Arts & Culture | February 26, 2010

You know the kids: those people who pride themselves on how obscure and/or unique their iPods are. Music snobs, audiophiles– whoever they are, their pretension is absolute. But as we discovered, one look through the shared iTunes library in Tisch will show that the Tufts community has pretty uniform taste in music. Seriously: Tufts kids listen to more or less the same stuff. So we asked ourselves: what if this is true on a larger scale? And if so, how truly “indie” is indie music? The fact is, even though these artists may not be on the radio or at the Grammys, everyone is listening to them. And thank God for that.

Fact: Independent music labels (i.e. non-corporate) are responsible for approximately 30% of all music sales and 80% of all worldwide releases.
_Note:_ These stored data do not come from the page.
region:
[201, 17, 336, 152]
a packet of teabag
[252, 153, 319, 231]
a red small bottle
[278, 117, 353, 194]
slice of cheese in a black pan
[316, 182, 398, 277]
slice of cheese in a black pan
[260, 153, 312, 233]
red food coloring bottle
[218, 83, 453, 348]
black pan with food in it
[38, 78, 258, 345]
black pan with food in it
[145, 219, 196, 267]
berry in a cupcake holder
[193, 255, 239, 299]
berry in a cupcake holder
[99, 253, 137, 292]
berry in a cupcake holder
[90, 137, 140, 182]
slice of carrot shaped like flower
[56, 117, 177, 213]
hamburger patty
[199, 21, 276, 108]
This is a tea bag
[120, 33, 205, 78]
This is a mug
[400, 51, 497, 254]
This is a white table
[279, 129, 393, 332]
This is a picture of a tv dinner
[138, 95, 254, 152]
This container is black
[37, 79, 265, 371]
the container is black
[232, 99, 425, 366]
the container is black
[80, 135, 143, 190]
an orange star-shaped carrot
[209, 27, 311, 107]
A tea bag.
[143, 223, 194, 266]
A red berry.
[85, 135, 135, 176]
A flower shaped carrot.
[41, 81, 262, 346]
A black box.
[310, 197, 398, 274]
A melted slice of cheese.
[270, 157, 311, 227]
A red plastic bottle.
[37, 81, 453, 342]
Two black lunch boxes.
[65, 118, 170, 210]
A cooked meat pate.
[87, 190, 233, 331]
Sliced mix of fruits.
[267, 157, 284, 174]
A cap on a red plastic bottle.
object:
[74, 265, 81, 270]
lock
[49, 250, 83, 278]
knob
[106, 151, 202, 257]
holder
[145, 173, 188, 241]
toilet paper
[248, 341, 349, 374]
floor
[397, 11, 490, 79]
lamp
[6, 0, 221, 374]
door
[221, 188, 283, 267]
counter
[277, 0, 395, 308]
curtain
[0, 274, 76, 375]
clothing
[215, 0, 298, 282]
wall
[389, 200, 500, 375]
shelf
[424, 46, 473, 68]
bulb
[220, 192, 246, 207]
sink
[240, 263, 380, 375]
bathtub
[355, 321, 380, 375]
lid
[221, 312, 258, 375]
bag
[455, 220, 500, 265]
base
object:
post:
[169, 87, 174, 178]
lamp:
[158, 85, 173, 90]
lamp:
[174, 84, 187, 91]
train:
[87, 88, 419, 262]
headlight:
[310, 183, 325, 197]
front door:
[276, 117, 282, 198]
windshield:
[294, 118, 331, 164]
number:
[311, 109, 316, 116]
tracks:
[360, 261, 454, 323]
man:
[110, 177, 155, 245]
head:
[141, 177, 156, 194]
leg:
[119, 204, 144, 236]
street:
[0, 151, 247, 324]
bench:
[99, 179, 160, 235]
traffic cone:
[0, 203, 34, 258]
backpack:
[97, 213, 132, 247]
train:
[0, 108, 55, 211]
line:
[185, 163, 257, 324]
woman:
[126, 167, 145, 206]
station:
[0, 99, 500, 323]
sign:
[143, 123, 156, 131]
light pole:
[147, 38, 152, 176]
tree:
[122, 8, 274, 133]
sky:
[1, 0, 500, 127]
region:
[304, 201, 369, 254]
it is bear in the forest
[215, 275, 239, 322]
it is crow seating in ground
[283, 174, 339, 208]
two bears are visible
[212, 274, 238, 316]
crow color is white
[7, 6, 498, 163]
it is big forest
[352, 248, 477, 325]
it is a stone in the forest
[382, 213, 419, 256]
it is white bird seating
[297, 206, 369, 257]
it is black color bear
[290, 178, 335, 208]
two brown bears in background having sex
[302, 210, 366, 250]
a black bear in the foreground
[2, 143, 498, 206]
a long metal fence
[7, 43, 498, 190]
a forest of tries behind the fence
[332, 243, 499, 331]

Fact: In the beginning of 2009, three big-name “indie” acts all debuted (first week of sales) in the Billboard Top 20: Andrew Bird’s Noble Beast at #12 (25,000), Animal Collective’s Merriweather Post Pavilion at #13 (25,000) and Bon Iver’s sophomore EP Blood Bank at #16 (23,000). In fact, the preliminary vinyl release of Merriweather Post Pavilion was so incredibly successful that it was only a few hundred sales away from breaking the Billboard 100, totalling 1,500 items moved in the first week. If the album had 1,000 more official sales, Animal Collective’s vinyl MPP (the vinyl record! Not the album!) would’ve outsold the albums of “American Idol” Kellie Pickler, Lifehouse, and OneRepublic. In all likelihood it did just that: Billboard 100 is compiled only with sales numbers reported to Nielsen SoundScan, a corporation that does not count independent retailers or online stores (where most MPP vinyl albums would’ve probably been sold).